- [YOUR GOAL]:
State how many lines in the rows below contain the string "jalapeno", treating uppercase and lowercase as different. Reply with the number alone.

- [INPUT MATERIAL]:
- - -

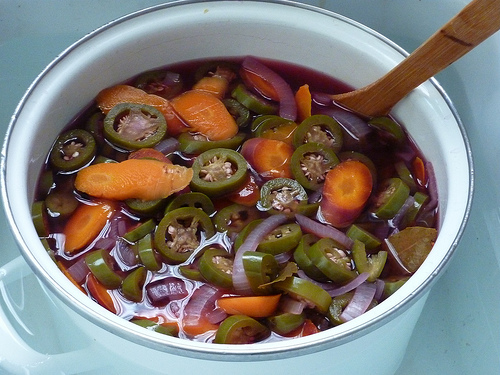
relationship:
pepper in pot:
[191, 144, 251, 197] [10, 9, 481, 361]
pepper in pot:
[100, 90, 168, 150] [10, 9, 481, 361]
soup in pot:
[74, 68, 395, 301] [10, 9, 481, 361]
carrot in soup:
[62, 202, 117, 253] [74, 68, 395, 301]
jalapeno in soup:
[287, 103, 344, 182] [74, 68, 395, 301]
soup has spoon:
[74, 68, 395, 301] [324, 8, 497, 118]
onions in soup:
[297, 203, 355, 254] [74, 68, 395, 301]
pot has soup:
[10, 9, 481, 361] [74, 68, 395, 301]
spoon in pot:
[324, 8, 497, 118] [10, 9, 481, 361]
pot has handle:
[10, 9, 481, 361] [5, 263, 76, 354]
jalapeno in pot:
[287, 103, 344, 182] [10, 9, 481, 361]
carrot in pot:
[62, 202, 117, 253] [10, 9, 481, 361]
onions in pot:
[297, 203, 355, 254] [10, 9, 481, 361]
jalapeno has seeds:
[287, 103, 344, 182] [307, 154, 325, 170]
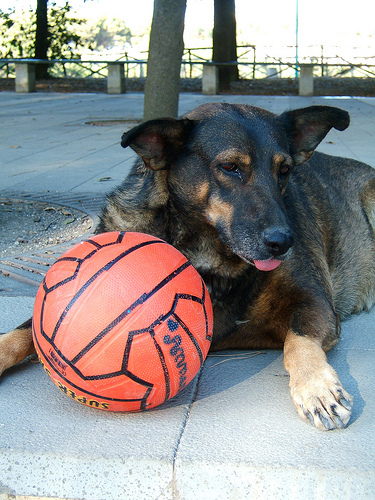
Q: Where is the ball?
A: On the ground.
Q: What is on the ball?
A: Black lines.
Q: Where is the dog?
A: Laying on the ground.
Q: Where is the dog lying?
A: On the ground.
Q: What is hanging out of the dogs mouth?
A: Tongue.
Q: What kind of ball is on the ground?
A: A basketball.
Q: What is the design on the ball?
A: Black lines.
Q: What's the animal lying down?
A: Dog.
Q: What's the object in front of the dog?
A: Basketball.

- - -

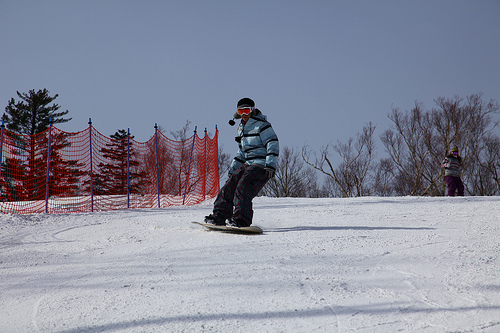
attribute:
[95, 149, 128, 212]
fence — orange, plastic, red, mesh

- - -

- [RESPONSE FOR THIS EXERCISE]:
3